L’efficacité de cette « machine à financer » dépend de l’interaction de trois variables : l’évolution du cours du bitcoin, la demande pour le STRC et le niveau de prime du mNAV. La poursuite de la boucle vertueuse actuelle dépendra de l’évolution des coûts de financement, de la progression du bitcoin par action et de la solidité du consensus de marché autour de ce modèle. Pour les observateurs, comprendre en détail la mécanique sous-jacente est bien plus instructif que de l’attribuer simplement à une « croyance » ou à une « bulle ».

FAQ

Quel est le coût de détention actuel du bitcoin pour Strategy ?

Au 15 mars 2026, Strategy détient un total de 761 068 BTC, pour un coût d’acquisition total d’environ 57,61 milliards de dollars et un coût moyen de détention de 75 696 dollars par bitcoin.

Quelles sont les sources de financement de cette acquisition ?

Les fonds proviennent de deux sources principales : 1,18 milliard de dollars levés via l’émission d’actions préférentielles perpétuelles STRC et 396 millions de dollars levés via des émissions d’actions ordinaires ATM. Le STRC a servi pour la première fois d’outil de financement principal.

Quel est le taux de dividende des actions préférentielles STRC et quel est son impact sur les finances de l’entreprise ?

Le STRC affiche actuellement un taux de dividende annualisé de 11,5 %. L’émission de 1,18 milliard de dollars correspond à environ 135 millions de dollars d’obligations annuelles de dividendes, portant la charge totale de dividendes de l’entreprise à plus d’un milliard de dollars.

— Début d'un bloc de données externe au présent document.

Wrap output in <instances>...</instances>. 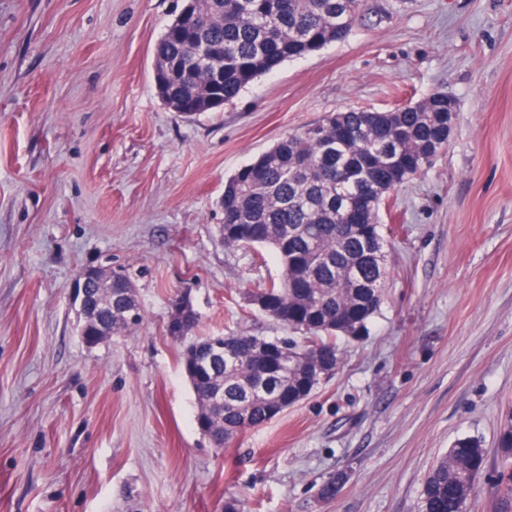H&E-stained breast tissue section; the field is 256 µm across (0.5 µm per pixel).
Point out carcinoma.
Here are the masks:
<instances>
[{
	"label": "carcinoma",
	"instance_id": "carcinoma-1",
	"mask_svg": "<svg viewBox=\"0 0 512 512\" xmlns=\"http://www.w3.org/2000/svg\"><path fill=\"white\" fill-rule=\"evenodd\" d=\"M364 6L365 0H183L155 44L153 79L179 96L181 115L213 111L258 76L344 40ZM447 146L448 95L434 94L388 111L331 112L279 138L226 180L224 247L268 248L281 267L279 280L250 301L265 303L264 315L303 334L301 342L272 341L338 366L337 340L362 336L382 303L386 239L379 212ZM352 204L363 207L365 222L339 223ZM143 318L132 293L126 304L115 298L103 304L84 333L94 340L105 324L114 336L130 335ZM181 321V335H193L197 310L182 312ZM259 339L239 335L235 358L207 365L190 382L198 418L207 412L208 393L224 392V412L207 431L216 448L270 421L269 396L257 389L260 370L273 376V394L284 403L319 385L300 367L284 377L256 359L248 344ZM498 448L494 512H512V424L500 433ZM486 466L479 440H455L429 470L419 512H471Z\"/></svg>",
	"mask_w": 512,
	"mask_h": 512
}]
</instances>
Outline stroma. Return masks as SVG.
<instances>
[{
  "label": "stroma",
  "instance_id": "stroma-1",
  "mask_svg": "<svg viewBox=\"0 0 512 512\" xmlns=\"http://www.w3.org/2000/svg\"><path fill=\"white\" fill-rule=\"evenodd\" d=\"M182 0H0V512H417L459 438L512 417V0H367L349 36L183 118L153 80ZM456 101L448 147L396 194L384 300L305 400L213 447L169 335L286 337L247 295L279 279L226 249L224 180L348 109ZM131 278L133 334L87 347L70 286ZM344 482L323 495L335 475Z\"/></svg>",
  "mask_w": 512,
  "mask_h": 512
}]
</instances>
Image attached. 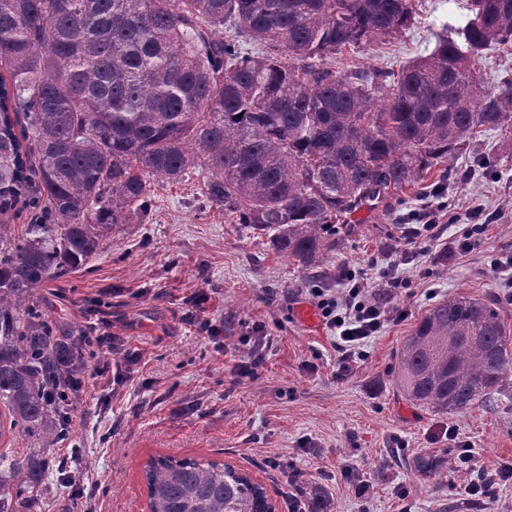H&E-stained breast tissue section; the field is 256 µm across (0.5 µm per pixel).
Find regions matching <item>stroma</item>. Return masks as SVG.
<instances>
[{
    "label": "stroma",
    "mask_w": 512,
    "mask_h": 512,
    "mask_svg": "<svg viewBox=\"0 0 512 512\" xmlns=\"http://www.w3.org/2000/svg\"><path fill=\"white\" fill-rule=\"evenodd\" d=\"M467 14L468 0H422L414 26L330 64L340 74L399 71ZM483 156L495 159L493 169L479 166ZM205 174L199 167L155 186L146 221L122 225L98 255L36 293L55 335L77 340L106 322L116 345L140 355L119 379L86 385L69 435L51 451L71 478L52 479L43 512H66L75 492L97 512H148L144 468L158 456L233 464L260 480L276 512H285L294 473L325 490L328 512H512V476L501 473L512 465V389L493 407L437 414L400 391L396 356L425 313L449 298L498 301L512 324V287L493 268L512 256V134L482 132L419 185L381 192L377 209L307 268L213 207ZM437 186L460 216L444 236L464 231L467 208H482L480 248L400 265L406 286L395 302L404 317L361 345L350 374L338 377L334 336L322 317L307 323L299 310L313 308L312 288L342 294L345 273L398 246ZM253 350L259 365L240 375ZM465 444L473 458L462 465ZM424 453L440 459L441 481L411 468ZM274 458L283 471L271 468ZM470 484L484 493L466 494Z\"/></svg>",
    "instance_id": "stroma-1"
}]
</instances>
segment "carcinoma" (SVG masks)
Listing matches in <instances>:
<instances>
[{"instance_id": "obj_1", "label": "carcinoma", "mask_w": 512, "mask_h": 512, "mask_svg": "<svg viewBox=\"0 0 512 512\" xmlns=\"http://www.w3.org/2000/svg\"><path fill=\"white\" fill-rule=\"evenodd\" d=\"M419 0H0V214L31 182L42 218L0 224V405L27 452H0V512H36L59 463L64 380L83 370L59 350L35 303L112 231L145 215L154 185L204 157L208 200L271 234L303 265L381 188L401 191L512 125V76L484 85L482 60L512 46V0H471L434 48L388 77L342 75L331 55L410 28ZM398 386L436 413H467L512 386V330L494 301L431 308L399 351ZM413 468L442 469L423 454ZM150 512H271L235 466L156 457ZM309 512L318 488L297 481Z\"/></svg>"}]
</instances>
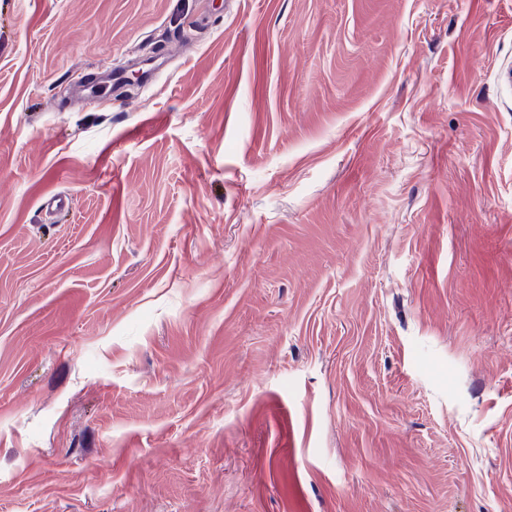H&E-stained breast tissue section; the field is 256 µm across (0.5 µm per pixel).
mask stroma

Qu’est-ce que le « Bitcoin par action » (BPS) et quelle a été son évolution récente ?

Le BPS est un indicateur proposé par la société pour mesurer la quantité de bitcoin par action. Sur les deux premières semaines de mars, le BPS a progressé de 3,0 %, ce qui montre que, même avec un financement par actions préférentielles, le bitcoin par action continue d’augmenter.

Comment les avoirs de Strategy se comparent-ils à ceux de l’IBIT de BlackRock ?

À la mi-mars, Strategy détient environ 761 000 BTC, tandis que l’IBIT de BlackRock en détient environ 781 000, soit un écart d’environ 20 000 pièces.

Quels sont les principaux risques associés à ce modèle d’achat continu ?

Les risques principaux incluent la hausse des coûts de financement, la dilution cumulative du capital, un possible rétrécissement de la fenêtre de financement, le risque de réflexivité négative et d’éventuelles évolutions de la réglementation.